Among heterosexual couples, who pays for a first date? Match found that feminist women were 78 percent more likely to offer to pay on a first date. What about other aspects of the date? Forty-one percent of women were more likely to pick the place for a first date, and 27 percent were more likely to send a message first after a good first date. In-te-rest-ing!
5At The Same Time, Feminism Has Made Women More Selective In Choosing Dates
Match found that, with the rise of gender equality, it "has made me pickier about potential dates," women said, and "makes me feel more empowered in my dating life." Hear ye, hear ye! I can definitely relate, and I'm sure you can, too.
6Men Like Women To Initiate
The survey found that heterosexual men ~really~ like when women take initiative, for things like initiating the first kiss, 95 percent, as well as initiating sex for the first time, 93 percent. I am shocked! The men also liked when women took initiative in areas such as asking for a man's phone number, 95 percent, and is the first to call after a good first date, 94 percent. Again, I'm still in shock...
7Heterosexual Women Still Seem To Like Men To Take The Lead
While the above is ~very interesting~, Match found that heterosexual women still tend to be more traditional in preferring that men initiate certain things. The data found that 29 percent of women initiate the first kiss with men while 23 percent initiate sex for the first time. As far as getting a phone number? Thirteen percent of women surveyed said they'll ask a guy for his number.

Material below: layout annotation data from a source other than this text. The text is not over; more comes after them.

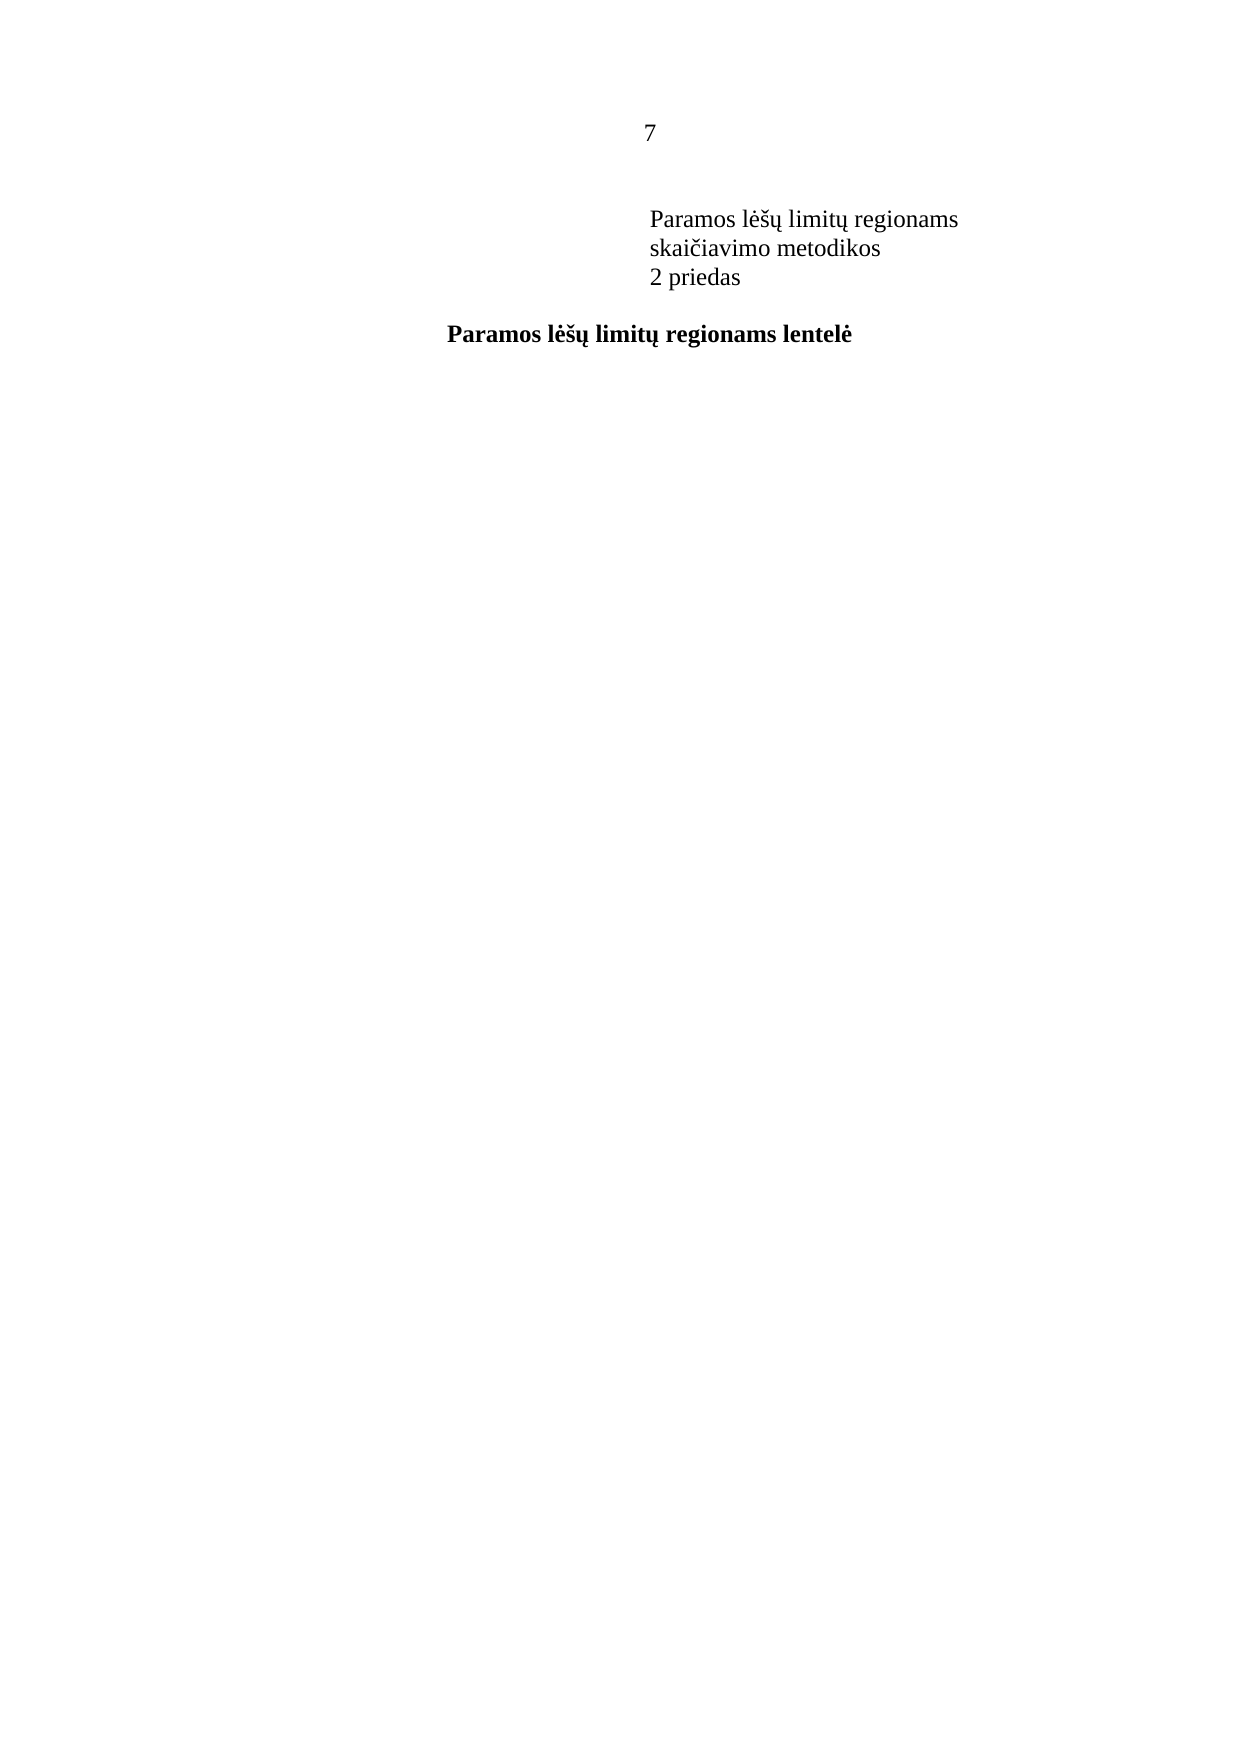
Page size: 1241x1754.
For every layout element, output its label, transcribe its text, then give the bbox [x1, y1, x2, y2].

text Paramos lėšų limitų regionams lentelė [118, 319, 1181, 348]
text 2 priedas [649, 262, 1181, 291]
text Paramos lėšų limitų regionams [649, 204, 1181, 233]
text skaičiavimo metodikos [649, 233, 1181, 262]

8Some Women ~Do~ Take The Lead, Though
So, the date goes well, or several do, and perhaps the feminist woman and her male date end up at one of their places. Then what? According to Match's data, feminist women were 95 percent more likely to switch up who took the lead in the bedroom.
Side note: Men who were not feminists were 92 percent less likely to want a woman to take the lead. In addition, feminist women were also 25 percent more likely to initiate sex for the first time, 23 percent more likely to request oral sex, 45 percent more likely to offer oral sex, and 32 percent more likely to ask for an orgasm.
9This Is What Defines A "Strong" Woman
Men and women agreed that a "strong" woman has the following top traits: confidence (64 percent of men and 73 percent of women), intelligence (69 percent of men and 65 percent of women), and a sense of independence (53 percent of men and 67 percent of women). I'm surprised that those percentages are not higher, but...
10Overall, Here's How Women Date
As far as how women date, Match found that women ~can~ have it all, and that 14 percent of high-achieving women are single, balancing their busy careers with dating. (Yep!) These women were 47 percent more likely to have dated last year, and 41 percent more likely to have had sex. They were also more likely to flirt at the gym (71 percent) or at a sporting event (116 percent). Raise your hand if you've done either — thought so! I actually don't use these tactics, but have many friends who do! And it seems to work! In addition, these women were 55 percent more likely to want to get married.
11Women Still Feel *A Lot* Of Pressure
In order of pressure, the women surveyed felt the most regarding their finances (65 percent), career (58 percent), and finding a relationship (51 percent). That all stated, 150 percent were more likely to feel like their incomes made dating easier. However, the women were also 29 percent more likely to feel pressure to get married. Again, who else can relate?! Isn't it funny (or not!) when we've only gone on a few dates with someone and our family or friends are already asking marriage-minded questions?!
How do you view feminism, and how does your dating style compare? I guess that's the real question and what matters, right?